The next few years will be a period of new challenges and opportunities in our relations with the Soviets. We have in place a sound policy, which gives us the foundation for further progress toward a more stable, if competitive, US-Soviet relationship. Bilateral exchanges are an important part of it, but only a part. The approach outlined above would protect our security interests while establishing realistic bench[Page 50]marks by which to measure progress. But it can succeed only if we do not waver on the essentials of the policy approach you have established these past two years. The Soviets may ultimately prove unwilling to see an improvement in the relationship on those terms. If so, we will nonetheless have done our part in good faith, and the responsibility for a continuation of the present tensions will rest squarely with them.

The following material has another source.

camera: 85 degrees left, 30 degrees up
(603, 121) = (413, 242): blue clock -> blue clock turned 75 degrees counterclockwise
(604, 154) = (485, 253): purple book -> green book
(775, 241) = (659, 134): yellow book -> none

  1. Source: Reagan Library, Executive Secretariat, NSC Country File, Europe and Soviet Union, USSR (03/03/83–03/07/83). Secret; Sensitive. A draft of this memorandum, dated March 2, was prepared by Napper on March 1; cleared by Simons and Palmer. (Department of State, Executive Secretariat, S/S, Special Handling Restrictions Memos, 1979–1983, Lot 96D262, ES Sensitive File, March 1–15, 1983) On March 4, telegram Secto 2003 from Shultz in California reported that the memorandum was “hand-carried to the White House office in San Francisco.” (Department of State, Central Foreign Policy File, Electronic Telegrams, N830002–0359)
  2. Reference is presumably to meetings with Dobrynin on February 12 and February 15. See Documents 9, 10, and 11.

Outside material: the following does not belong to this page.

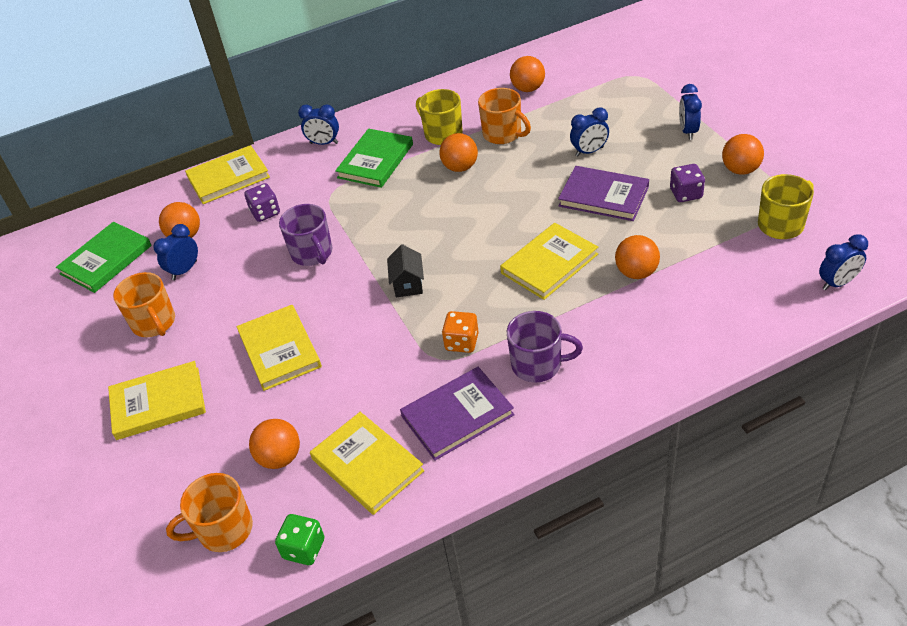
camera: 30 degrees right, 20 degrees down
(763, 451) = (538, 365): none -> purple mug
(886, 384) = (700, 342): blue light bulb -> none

  3. See footnote 3, Document 1.
  4. On December 10, 1982, Reagan signed two proclamations for Poland on human rights and for a Day of Prayer. In his remarks, he offered: “If the Polish government introduces meaningful liberalizing measures, we will take equally significant and concrete actions of our own. However, it will require the end of martial law, the release of political prisoners, and the beginning of dialog with truly representative forces of the Polish nation, such as the church and the freely formed trade unions, to make it possible for us to lift all the sanctions.” For the full text of his remarks, see Public Papers: Reagan, 1982, Book II, pp. 1589–1591.
  5. See Foreign Relations, 1981–1988, vol. III, Soviet Union, January 1981–January 1983, Document 260.